• _文本片段_
......

不得不说太坑了，在HDU交了7,8次，都RE了，各种解决RE的方法都不管用，到最后将G++换成C++交竟然奇迹般的过了。
此题一开始当然先将未添边时的桥的数目求出来。那么如果添加一条边，如果属于某个双联通分量，那么桥的数目没有减少，如果这两个顶点分别属于两个子图，那么桥的数量就会减少。所以先缩点，缩点之后就会形成一棵树，向该树添加一条边就会形成一个环，那么这个环上的边就是减少的桥的数目，那么我们现在的任务就是找出加边之后形成的环中的边，那么我们可以用暴力lca。

#include<stdio.h>
#include<string.h>
#include<algorithm>
#pragma comment(linker, "/STACK:1024000000,1024000000")
#define M 101007
using namespace std;
int low[M],dfn[M],head[M],pre[M],isbridge[M];
int n,m,num,cnt,ans;
struct E
{
int v,next;
}edg[M*8];

void addedge(int u,int v)
{
edg[num].v=v;
edg[num].next=head[u];
head[u]=num++;
}

void tarjan(int u,int fa)
{
int flag=0;
dfn[u]=low[u]=++cnt;
for(int i=head[u];i!=-1;i=edg[i].next)
{
int v=edg[i].v;
if(v==fa&&!flag){flag=1;continue;}
if(!dfn[v])
{
pre[v]=u;
tarjan(v,u);
low[u]=min(low[u],low[v]);
if(low[v]>dfn[u])
{
isbridge[v]=1;
ans++;
}
}
else low[u]=min(low[u],dfn[v]);
}
}

void LCA(int u,int v)
{
while(dfn[u]>dfn[v])
{
if(isbridge[u])
{
ans--;
isbridge[u]=0;
}
u=pre[u];
}
while(dfn[v]>dfn[u])
{
if(isbridge[v])
{
ans--;
isbridge[v]=0;
}
v=pre[v];
}
while(u!=v)
{
if(isbridge[u]){ans--;isbridge[u]=0;}
if(isbridge[v]){ans--;isbridge[v]=0;}
u=pre[u];v=pre[v];
}
}

int main()
{
int textcase=1;
while(scanf("%d%d",&n,&m),n|m)
{
memset(dfn,0,sizeof(int)*(n+1));
memset(head,-1,sizeof(int)*(n+1));
memset(isbridge,0,sizeof(int)*(n+1));
for(int i=0;i<=n;i++)pre[i]=i;
num=cnt=ans=0;
int a,b,q;
while(m--)
{
scanf("%d%d",&a,&b);
addedge(a,b);
addedge(b,a);
}
printf("Case %d:\n",textcase++);
tarjan(1,-1);
scanf("%d",&q);
while(q--)
{
scanf("%d%d",&a,&b);
LCA(a,b);
printf("%d\n",ans);
}
printf("\n");
}
return 0;
}

......

• _提取数据_
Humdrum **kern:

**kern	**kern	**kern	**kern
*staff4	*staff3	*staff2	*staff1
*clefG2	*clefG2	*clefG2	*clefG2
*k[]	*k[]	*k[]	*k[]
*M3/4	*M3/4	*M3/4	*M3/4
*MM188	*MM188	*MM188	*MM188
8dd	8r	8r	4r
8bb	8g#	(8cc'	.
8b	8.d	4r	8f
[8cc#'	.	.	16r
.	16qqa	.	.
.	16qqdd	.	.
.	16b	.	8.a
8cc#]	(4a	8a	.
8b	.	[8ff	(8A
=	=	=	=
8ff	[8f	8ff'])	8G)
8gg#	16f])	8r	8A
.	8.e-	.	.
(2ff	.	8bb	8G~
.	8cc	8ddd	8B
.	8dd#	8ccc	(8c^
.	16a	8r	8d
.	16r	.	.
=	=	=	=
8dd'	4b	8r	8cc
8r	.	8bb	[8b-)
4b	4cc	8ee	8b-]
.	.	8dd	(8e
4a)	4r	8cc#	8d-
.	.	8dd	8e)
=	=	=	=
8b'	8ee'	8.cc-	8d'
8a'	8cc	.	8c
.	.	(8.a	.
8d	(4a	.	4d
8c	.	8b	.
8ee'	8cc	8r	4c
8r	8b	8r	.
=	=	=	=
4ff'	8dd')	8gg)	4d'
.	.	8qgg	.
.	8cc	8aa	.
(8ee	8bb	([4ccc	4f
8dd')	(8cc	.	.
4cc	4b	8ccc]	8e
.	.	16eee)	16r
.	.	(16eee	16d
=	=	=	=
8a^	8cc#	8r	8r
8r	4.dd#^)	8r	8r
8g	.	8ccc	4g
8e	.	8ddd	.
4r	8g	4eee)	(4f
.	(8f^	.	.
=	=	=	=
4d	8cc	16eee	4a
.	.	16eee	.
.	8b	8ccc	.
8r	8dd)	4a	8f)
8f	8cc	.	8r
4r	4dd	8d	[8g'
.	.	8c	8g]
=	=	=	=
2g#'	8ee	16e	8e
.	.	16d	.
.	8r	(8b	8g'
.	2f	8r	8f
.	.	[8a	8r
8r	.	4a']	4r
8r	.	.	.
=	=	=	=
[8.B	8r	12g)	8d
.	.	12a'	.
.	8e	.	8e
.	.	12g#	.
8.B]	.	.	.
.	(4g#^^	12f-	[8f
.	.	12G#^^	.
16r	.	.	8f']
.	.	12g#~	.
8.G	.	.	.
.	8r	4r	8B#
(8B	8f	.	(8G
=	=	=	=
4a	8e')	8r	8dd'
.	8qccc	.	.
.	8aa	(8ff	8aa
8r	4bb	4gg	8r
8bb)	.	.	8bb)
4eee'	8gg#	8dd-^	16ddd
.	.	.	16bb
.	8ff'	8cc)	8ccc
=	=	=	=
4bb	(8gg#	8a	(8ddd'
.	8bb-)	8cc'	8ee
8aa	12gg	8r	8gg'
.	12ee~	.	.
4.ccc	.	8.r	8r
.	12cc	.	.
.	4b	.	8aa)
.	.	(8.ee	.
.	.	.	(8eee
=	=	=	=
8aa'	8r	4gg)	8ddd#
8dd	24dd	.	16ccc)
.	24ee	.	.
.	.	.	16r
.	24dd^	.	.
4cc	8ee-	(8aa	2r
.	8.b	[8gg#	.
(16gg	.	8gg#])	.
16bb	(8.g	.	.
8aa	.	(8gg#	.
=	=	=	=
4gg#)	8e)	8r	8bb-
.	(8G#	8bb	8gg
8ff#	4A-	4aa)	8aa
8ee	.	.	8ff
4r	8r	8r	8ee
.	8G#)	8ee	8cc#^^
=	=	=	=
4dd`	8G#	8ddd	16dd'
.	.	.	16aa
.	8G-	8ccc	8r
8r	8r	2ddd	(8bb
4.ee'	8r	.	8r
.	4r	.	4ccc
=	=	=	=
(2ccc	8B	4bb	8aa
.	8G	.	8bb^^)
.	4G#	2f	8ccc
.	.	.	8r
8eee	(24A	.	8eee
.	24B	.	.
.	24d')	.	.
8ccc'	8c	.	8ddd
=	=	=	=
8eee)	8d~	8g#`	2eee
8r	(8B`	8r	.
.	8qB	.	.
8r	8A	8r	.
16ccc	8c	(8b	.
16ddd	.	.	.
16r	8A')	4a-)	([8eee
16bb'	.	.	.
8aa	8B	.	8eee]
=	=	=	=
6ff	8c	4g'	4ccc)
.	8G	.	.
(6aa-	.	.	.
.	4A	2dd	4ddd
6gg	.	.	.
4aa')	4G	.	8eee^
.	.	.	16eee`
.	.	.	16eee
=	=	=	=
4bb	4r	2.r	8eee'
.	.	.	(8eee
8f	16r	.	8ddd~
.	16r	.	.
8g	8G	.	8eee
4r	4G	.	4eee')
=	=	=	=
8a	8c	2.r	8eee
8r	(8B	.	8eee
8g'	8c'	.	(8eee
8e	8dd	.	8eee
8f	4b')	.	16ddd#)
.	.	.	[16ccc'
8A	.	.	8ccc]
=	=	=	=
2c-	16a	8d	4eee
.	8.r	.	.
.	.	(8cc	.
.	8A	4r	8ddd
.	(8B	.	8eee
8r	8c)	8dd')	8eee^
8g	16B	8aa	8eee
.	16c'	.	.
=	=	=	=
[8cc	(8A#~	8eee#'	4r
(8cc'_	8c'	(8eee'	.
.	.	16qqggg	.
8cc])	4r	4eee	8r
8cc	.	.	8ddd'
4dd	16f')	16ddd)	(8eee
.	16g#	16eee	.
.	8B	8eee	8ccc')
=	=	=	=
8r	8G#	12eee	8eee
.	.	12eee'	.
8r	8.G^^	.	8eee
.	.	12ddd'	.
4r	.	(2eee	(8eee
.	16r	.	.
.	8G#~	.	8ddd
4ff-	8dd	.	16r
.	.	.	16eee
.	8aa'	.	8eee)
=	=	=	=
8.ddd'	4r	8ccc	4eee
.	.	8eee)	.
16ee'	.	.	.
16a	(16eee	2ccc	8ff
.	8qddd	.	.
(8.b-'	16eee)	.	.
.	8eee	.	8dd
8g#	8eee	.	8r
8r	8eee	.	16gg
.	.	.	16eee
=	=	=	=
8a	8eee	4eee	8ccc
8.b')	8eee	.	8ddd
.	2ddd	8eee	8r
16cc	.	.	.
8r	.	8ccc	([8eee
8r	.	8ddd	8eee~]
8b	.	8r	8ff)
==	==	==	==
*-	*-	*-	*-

......

• _输出要求_
请一字不改地输出文本片段中从“#define M 101007”开始、到“addedge(int u,int v)”为止（含这几个字）的部分。 作答只依据文本片段，不参考材料。

• _任务结果_
#define M 101007
using namespace std;
int low[M],dfn[M],head[M],pre[M],isbridge[M];
int n,m,num,cnt,ans;
struct E
{
int v,next;
}edg[M*8];

void addedge(int u,int v)